There is More Than 0 and 1 to Binary Data in Puppet
Sometimes you have the need to manage resources that have binary data. Historically you needed luck to be on your side to make this work (more about this below), and more recently Puppet was given the ability to handle binary data by using the Puppet specific PSON on the wire format instead of JSON.
The problems caused by binary data are caused by two things:
- Ruby does not have a data type for binary data other than a String with ASCII-8BIT encoding.
- There is no binary data type in textual data formats such as JSON or YAML and Base64 encoding is required of these values - but how do you then differentiate between a text string and a Base64 encoded one? You don’t want for example a binary file to end up with the Base64 encoded text representation of the binary content it was supposed to have.
Historically you needed to be lucky
Luck played a big part historically as (in very old Puppet versions) the encoding of the catalog was undefined, and in more modern versions the encoding has been set to UTF-8. The problem then was that binary content could contain bytes or sequences of bytes that were invalid in the catalog’s encoding (the undefined; whatever happened to be the default encoding, or in UTF-8).

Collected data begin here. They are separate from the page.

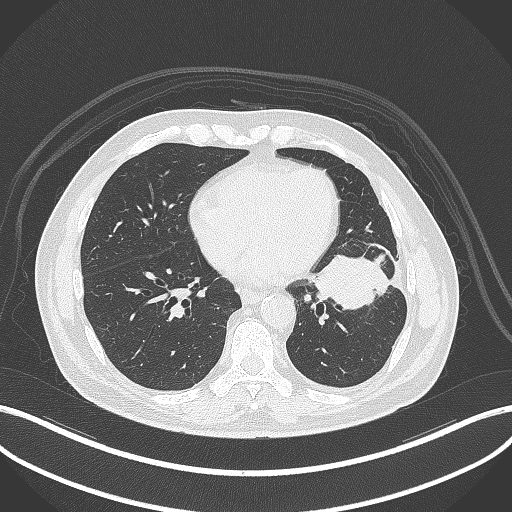
Chest CT, one axial slice; slice 137 of 230 in the series (ordered by position); reconstruction kernel B70f; lung window (W 1500 / L -600 HU); 1 mm slice thickness; 512 × 512 image matrix, field of view 400 × 400 mm. Patient: male, 68 years. Case-level facts recorded for this patient, not image findings: clinical TNM (as recorded): T2b N0 M0.
Annotated regions visible in this slice (rectangle marked by the reading radiologist):
- lung tumour (recorded histology: squamous cell carcinoma): bounding box (x1, y1, x2, y2) in pixels: (313, 252, 391, 313)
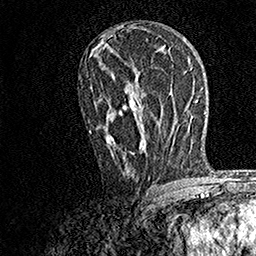
Breast MRI, one axial slice; slice 88 of 158 in the series (ordered by position); cropped to one breast; dynamic contrast-enhanced series, time point 2 of 7 at this slice position (early post-contrast); 1.5 T; TE 3.5 ms, TR 7.2 ms; 1 mm slice thickness; 256 × 256 image matrix, field of view 165 × 165 mm. Female patient.
Structures marked on this image (semi-automatic segmentation, software-assisted and operator-edited):
- enhancing-tissue mask used for the functional tumour volume (all voxels passing the contrast-enhancement thresholds inside the analysis volume; usually the tumour): bounding box (x1, y1, x2, y2) in pixels: (89, 87, 145, 160)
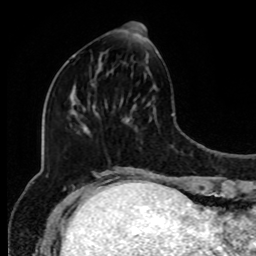
Breast MRI, one axial slice. Slice 33 of 80 in the series (ordered by position). Cropped to one breast. Dynamic contrast-enhanced series, time point 2 of 8 at this slice position (early post-contrast). 1.5 T. TE 4.2 ms, TR 7 ms. 256 × 256 image matrix, field of view 170 × 170 mm. Female patient.
Outlined on this slice (semi-automatic segmentation, software-assisted and operator-edited):
- enhancing-tissue mask used for the functional tumour volume (all voxels passing the contrast-enhancement thresholds inside the analysis volume; usually the tumour): bounding box (x1, y1, x2, y2) in pixels: (92, 22, 146, 86)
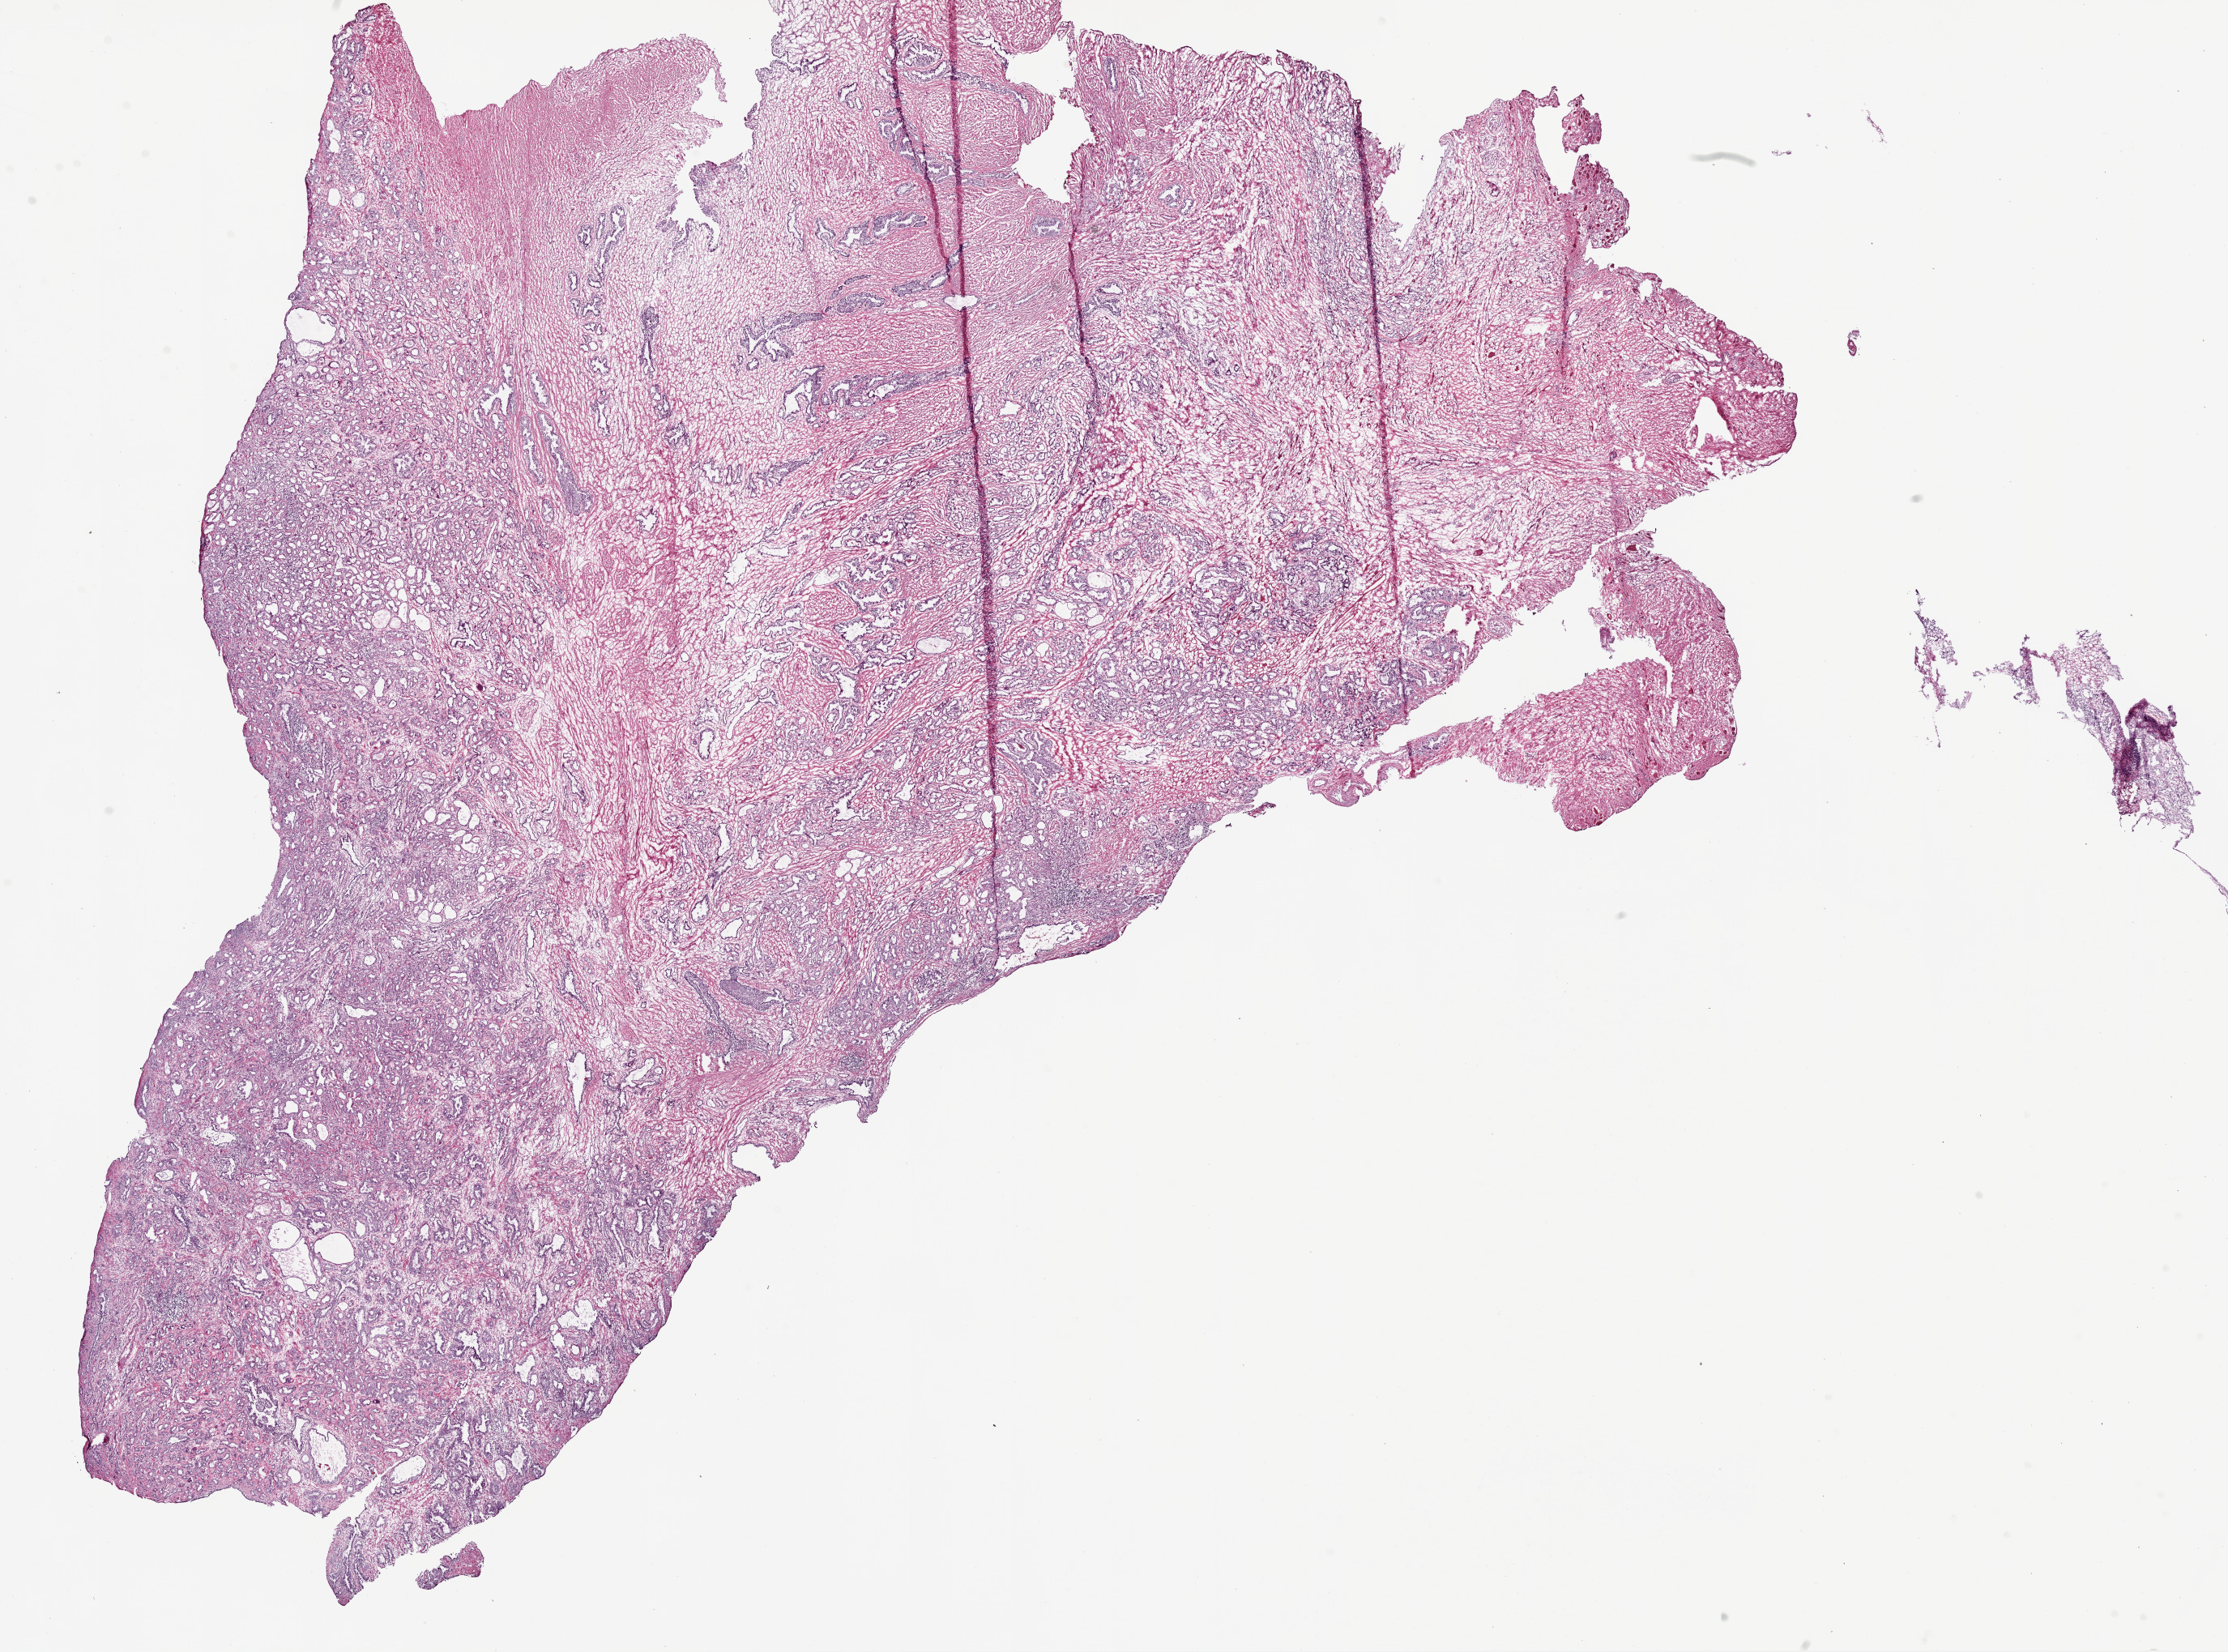
Hematoxylin and eosin (H&E) stained whole-slide image, whole scanned area (about 22.1 x 16.4 mm) shown as a low-resolution overview; frozen section; prostate, primary tumour sample. Male patient; age at initial diagnosis 50 years. Composition of this section per pathologist review: tumour cells 40%, tumour nuclei 45%.
Pathologic diagnosis: Acinar cell carcinoma (prostate gland).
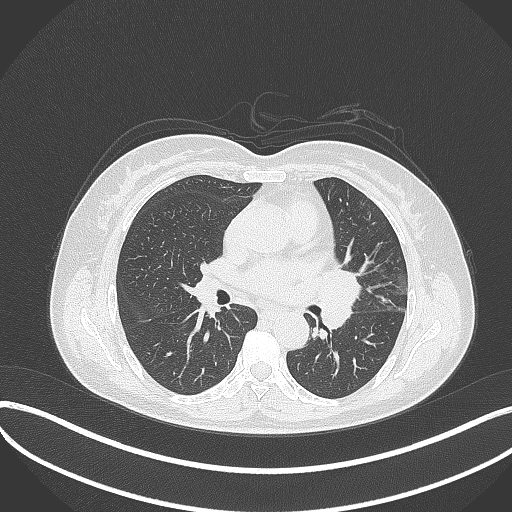
Chest CT, one axial slice. Position 188 of 373 along the scan axis. Reconstruction kernel B70f. 120 kVp. Lung window (W 1500 / L -600 HU). 1 mm slice thickness. 512 × 512 image matrix, field of view 400 × 400 mm. Female patient, age 54 years. Case-level facts recorded for this patient, not image findings: clinical TNM (as recorded): T2a N1 M0.
Structures marked on this image (bounding box drawn by a radiologist):
- lung tumour (recorded histology: small cell carcinoma): bounding box <316,266,365,337> (left, top, right, bottom; pixels)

Thus, this “kind of” worked if your binary data did not contain any illegal byte sequences.
Enter PSON
To take luck out of the equation, the PSON format was invented to allow the catalog to contain ASCII-8-BIT. It also allows Ruby specific data types to be included in the format. Using PSON is bad for several reasons:
- It is implemented in Ruby, and is thus much slower than the native JSON support in moder Ruby.
- Using Ruby serialization breaks JSON compatibility and it is not possible to correctly read the stream with an off-the-shelf JSON parser in other languages.
- Regressing to using ASCII-8BIT and then either keeping strings with that encoding, or trying to make them into UTF-8 and leaving those that could not be converted as ASCII-8BIT requires processing and is not really robust as it leaves some binary content looking like UTF-8 and subsequent operations may fail.
Enter Rich Data
Puppet has for some time had the experimental option --rich_data
which when turned on uses a fully JSON standard representation of data that cannot be expressed natively in a textual format like JSON or YAML.
Use of rich_data
is the standard in Puppet 6.0.0. A Puppet 6 agent will request the catalog in rich data format from the master. (Before Puppet 6.0.0 using rich_data
on an agent did not really work, but was fine when used with apply
).
So now, finally, we can send values of all Puppet data types in a catalog, including binary data. Hooray !!
There is a lot more to say about the rich data format in the catalog - and I will get back to that after we looked at binary data in more detail.
Binary Data in Ruby
As an example - here is a string (in Ruby) that is binary (since \xFF
cannot be a byte on its own in UTF-8).
bad_utf8 = "hi \xFF"
bad_utf8.bytes # is [104, 105, 32, 255]
a.split(' ') # fails with bad encoding error
If the bad_utf8
string was returned into Puppet Language and then used as a resource parameter value the behavior is undefined as we don’t know what operations someone may do on that value. If it reaches the catalog, it would (before Puppet 6.0.0) make Puppet switch to PSON since it is invalid UTF-8. In summary: bad stuff happens. What happens in Puppet 6.0.0 is described further on.
We can make the bad_utf8
value ok by forcing the encoding to be ASCII-8-BIT like this:
ok_binary = bad_utf8.force_encoding(Encoding::ASCII_8BIT)
ok_binary.bytes # is [104, 105, 32, 255]
ok_binary.split(' ') # works and results in ["hi", "\xFF"]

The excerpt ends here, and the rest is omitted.